Coupling effect of urban building clusters and crosswinds on the aerodynamic performance of high-speed maglev trains

The operating speed of high-speed maglev trains in China has reached 430 km/h. The aerodynamic coupling between urban building clusters and crosswinds critically constrains the operational safety of maglev trains. Utilizing the Shanghai maglev line as the prototype, a computational fluid dynamics (CFD) model encompassing the crosswind–urban building clusters–train–bridge system was developed. The large eddy simulation (LES) method was employed to investigate the effects of one to four building cluster layouts and wind direction angles ranging from 45° to 90° on the aerodynamic loads and flow field structures of the train.

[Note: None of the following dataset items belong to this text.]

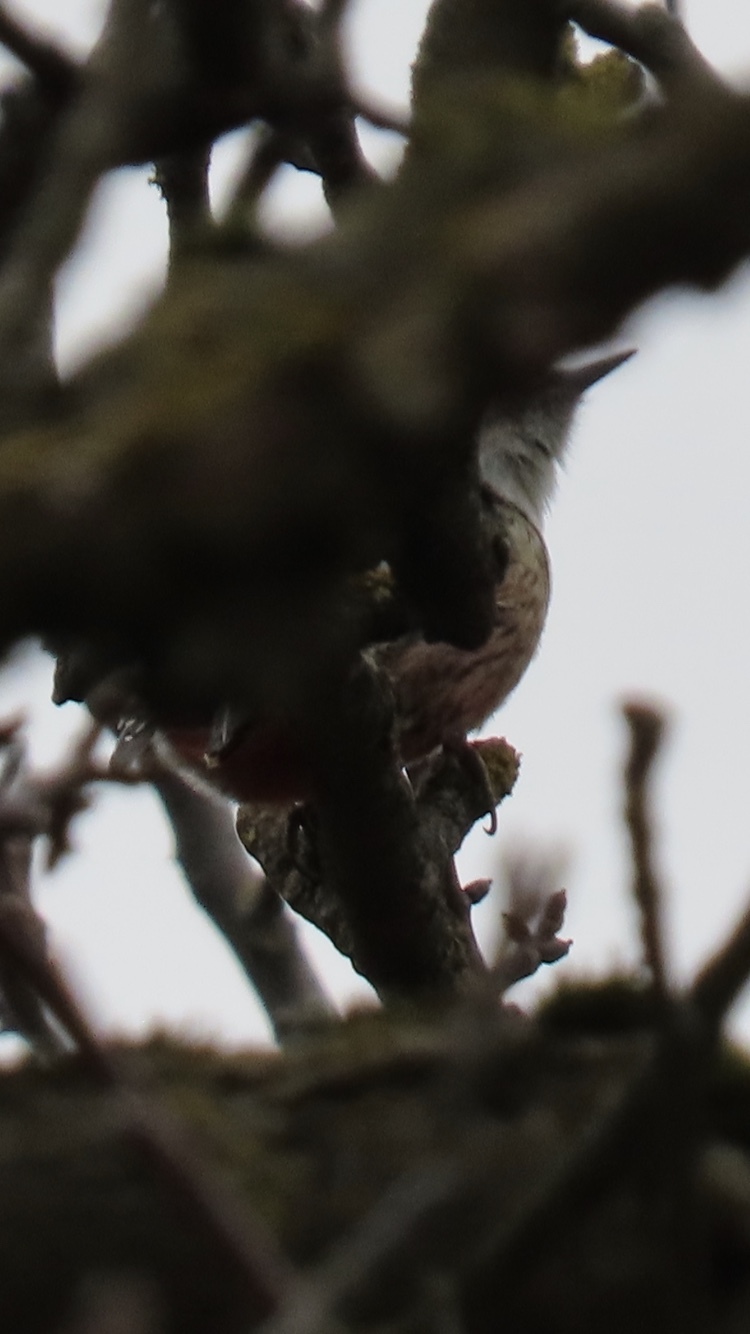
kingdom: Animalia
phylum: Chordata
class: Aves
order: Piciformes
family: Picidae
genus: Dendrocoptes
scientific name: Dendrocoptes medius
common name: Middle spotted woodpecker
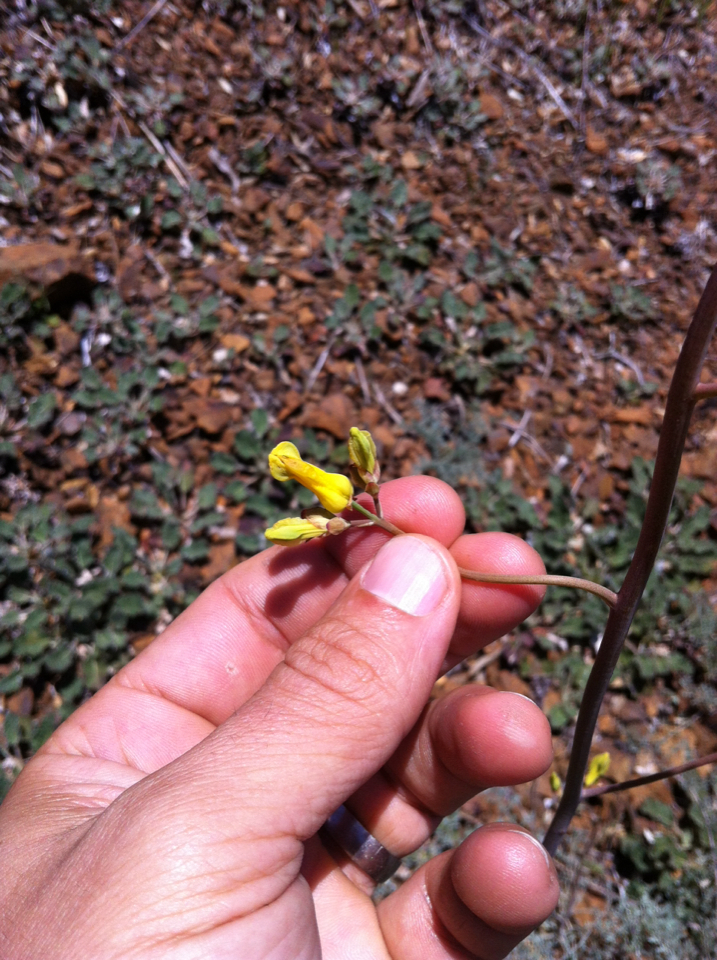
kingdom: Plantae
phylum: Tracheophyta
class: Magnoliopsida
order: Ranunculales
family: Papaveraceae
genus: Ehrendorferia
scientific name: Ehrendorferia chrysantha
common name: Golden eardrops
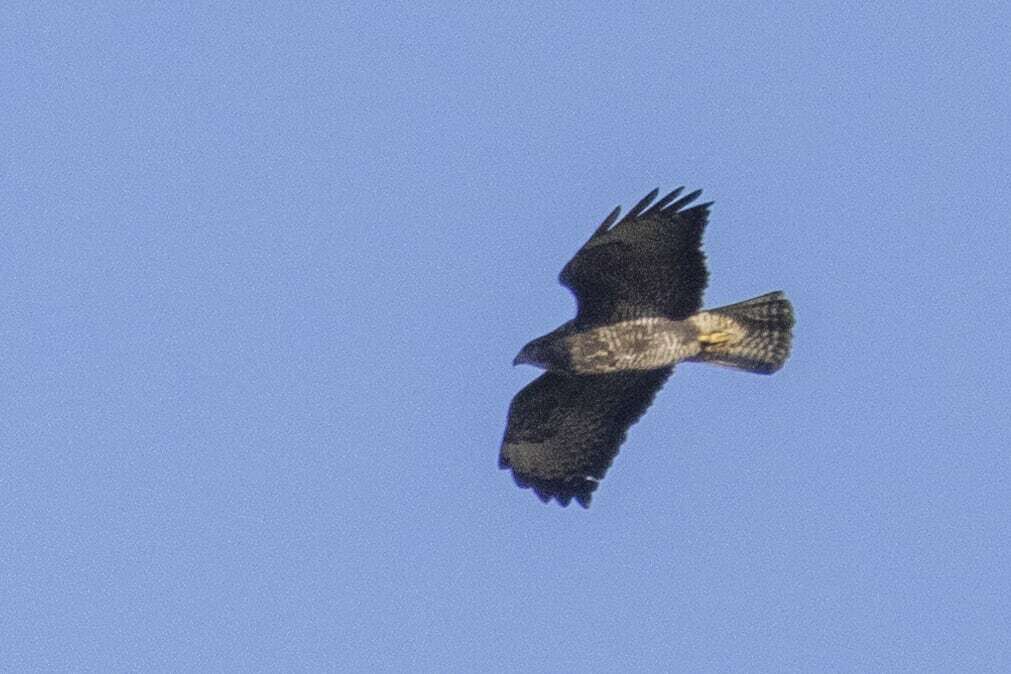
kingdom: Animalia
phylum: Chordata
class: Aves
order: Accipitriformes
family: Accipitridae
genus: Buteo
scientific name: Buteo buteo
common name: Common buzzard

Using a 1:10 scaled model with constant train speed and uniform crosswind speed, the results showed that: (1) As the train traversed urban roads or open areas under four types of building cluster layouts, the maximum increases in the mean lateral force coefficient C_z, lift coefficient C_y, and overturning moment coefficient C_mx of the head car attained 42.28%, 180.34%, and 37.97%, respectively; (2) During passage through the building gaps of the one building cluster, the peak windward-side surface pressure of the train reached 1.26 times that behind the buildings, while traversal of the urban road in the two building clusters increased this value to 2.87 times; (3) The building gaps of the one building cluster amplified the peak wind speed on the windward side of the bridge to 1.17–1.78 times the incoming wind speed, while urban road of the two building clusters elevated this metric to 1.29 times the incoming wind speed; (4) Traversal of building gaps or urban roads substantially enlarged leeward side vortex structures, thereby augmenting the pressure differential across the car body and associated aerodynamic loads, with these effects intensified as wind direction angles increased. These findings provide a theoretical basis for risk prevention of maglev train operation in urban wind environments. © 2026 Elsevier Ltd.